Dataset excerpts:
Content starts

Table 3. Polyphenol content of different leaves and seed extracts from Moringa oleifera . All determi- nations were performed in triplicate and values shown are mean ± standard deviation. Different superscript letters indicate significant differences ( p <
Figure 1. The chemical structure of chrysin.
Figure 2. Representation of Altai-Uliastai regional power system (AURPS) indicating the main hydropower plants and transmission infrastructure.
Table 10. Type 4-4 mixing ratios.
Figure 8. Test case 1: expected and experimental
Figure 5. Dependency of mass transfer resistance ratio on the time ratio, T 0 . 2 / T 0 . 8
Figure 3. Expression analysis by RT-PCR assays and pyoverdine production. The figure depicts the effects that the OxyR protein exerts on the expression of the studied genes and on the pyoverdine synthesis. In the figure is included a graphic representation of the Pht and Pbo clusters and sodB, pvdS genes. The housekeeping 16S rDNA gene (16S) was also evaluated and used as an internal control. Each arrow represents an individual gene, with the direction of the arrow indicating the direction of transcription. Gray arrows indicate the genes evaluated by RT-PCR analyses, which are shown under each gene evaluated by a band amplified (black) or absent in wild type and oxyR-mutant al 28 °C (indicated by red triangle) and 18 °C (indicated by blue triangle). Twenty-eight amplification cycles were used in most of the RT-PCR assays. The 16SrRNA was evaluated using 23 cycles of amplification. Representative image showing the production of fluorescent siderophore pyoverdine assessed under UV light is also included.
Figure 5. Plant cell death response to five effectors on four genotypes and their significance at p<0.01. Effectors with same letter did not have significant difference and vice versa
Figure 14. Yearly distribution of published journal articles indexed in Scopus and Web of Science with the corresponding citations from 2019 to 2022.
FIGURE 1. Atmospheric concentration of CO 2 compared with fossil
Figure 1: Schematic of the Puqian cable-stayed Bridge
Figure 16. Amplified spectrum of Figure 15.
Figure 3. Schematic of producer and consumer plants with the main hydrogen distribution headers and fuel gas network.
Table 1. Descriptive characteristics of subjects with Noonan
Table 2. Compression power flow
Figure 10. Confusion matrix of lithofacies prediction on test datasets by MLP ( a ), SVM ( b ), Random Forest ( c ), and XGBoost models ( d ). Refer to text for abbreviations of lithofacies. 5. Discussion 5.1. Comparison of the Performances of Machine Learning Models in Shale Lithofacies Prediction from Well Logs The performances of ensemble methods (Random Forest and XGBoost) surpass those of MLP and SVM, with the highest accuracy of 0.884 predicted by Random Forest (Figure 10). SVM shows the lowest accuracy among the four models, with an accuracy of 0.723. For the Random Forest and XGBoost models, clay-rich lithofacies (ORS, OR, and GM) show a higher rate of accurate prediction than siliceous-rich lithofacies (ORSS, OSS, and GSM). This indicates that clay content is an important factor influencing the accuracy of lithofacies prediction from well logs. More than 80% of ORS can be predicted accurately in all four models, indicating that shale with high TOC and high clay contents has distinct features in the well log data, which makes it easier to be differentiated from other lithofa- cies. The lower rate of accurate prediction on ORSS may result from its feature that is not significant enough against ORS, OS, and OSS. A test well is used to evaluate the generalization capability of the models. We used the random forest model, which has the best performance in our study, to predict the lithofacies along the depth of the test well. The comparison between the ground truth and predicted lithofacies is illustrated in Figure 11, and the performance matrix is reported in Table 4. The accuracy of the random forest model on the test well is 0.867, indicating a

Content ends

(WHAT YOU ARE ASKED TO DO): Your answer should consist solely of the lines above from the line with "Figure 1: Schematic" to the line with "Table 2. Compression power flow", both included, reproduced exactly.

(OUTPUT FOR THIS TASK):
Figure 1: Schematic of the Puqian cable-stayed Bridge
Figure 16. Amplified spectrum of Figure 15.
Figure 3. Schematic of producer and consumer plants with the main hydrogen distribution headers and fuel gas network.
Table 1. Descriptive characteristics of subjects with Noonan
Table 2. Compression power flow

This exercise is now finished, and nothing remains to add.